*** RECORDS FOR THE TASK ***

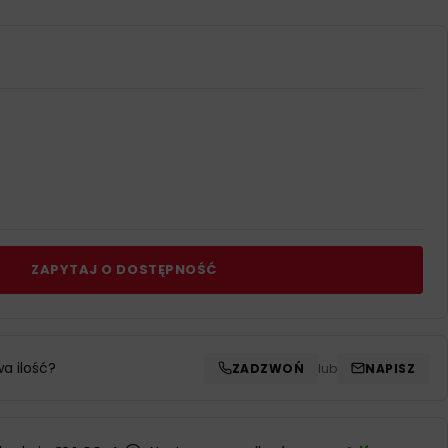
ZAPYTAJ O DOSTĘPNOŚĆ
wa ilość?
ZADZWOŃ
lub
NAPISZ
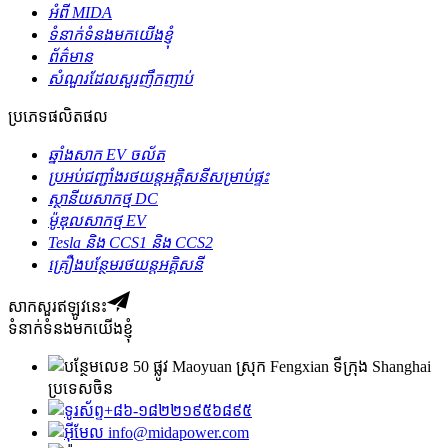
អំពី MIDA
ទំនាក់ទំនងមកយើងខ្ញុំ
ព័ត៌មាន
សំណួរដែលសួរញឹកញាប់
ប្រភេទផលិតផល
ឆ្នាំងសាក EV ចល័ត
ប្រអប់​ជញ្ជាំង​រថយន្ត​អគ្គិសនី​សម្រាប់​ផ្ទះ
ស្ថានីយសាកថ្ម DC
ម៉ូឌុលសាកថ្ម EV
Tesla និង CCS1 និង CCS2
គ្រឿងបន្ថែមរថយន្តអគ្គិសនី
សាកសួរឥឡូវនេះ
ទំនាក់ទំនងមកយើងខ្ញុំ
លេខ 50 ផ្លូវ Maoyuan ស្រុក Fengxian ទីក្រុង Shanghai
ប្រទេសចិន
+៨៦-១៨២២១៩៥៦៨៩៥
info@midapower.com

*** End of RECORDS FOR THE TASK ***

EXERCISE DIRECTIONS -
The lines from the one containing "លេខ 50 ផ្លូវ" through the final line of the entries above are to be printed exactly, with nothing added.

ANSWER FOR THE TASK -
លេខ 50 ផ្លូវ Maoyuan ស្រុក Fengxian ទីក្រុង Shanghai
ប្រទេសចិន
+៨៦-១៨២២១៩៥៦៨៩៥
info@midapower.com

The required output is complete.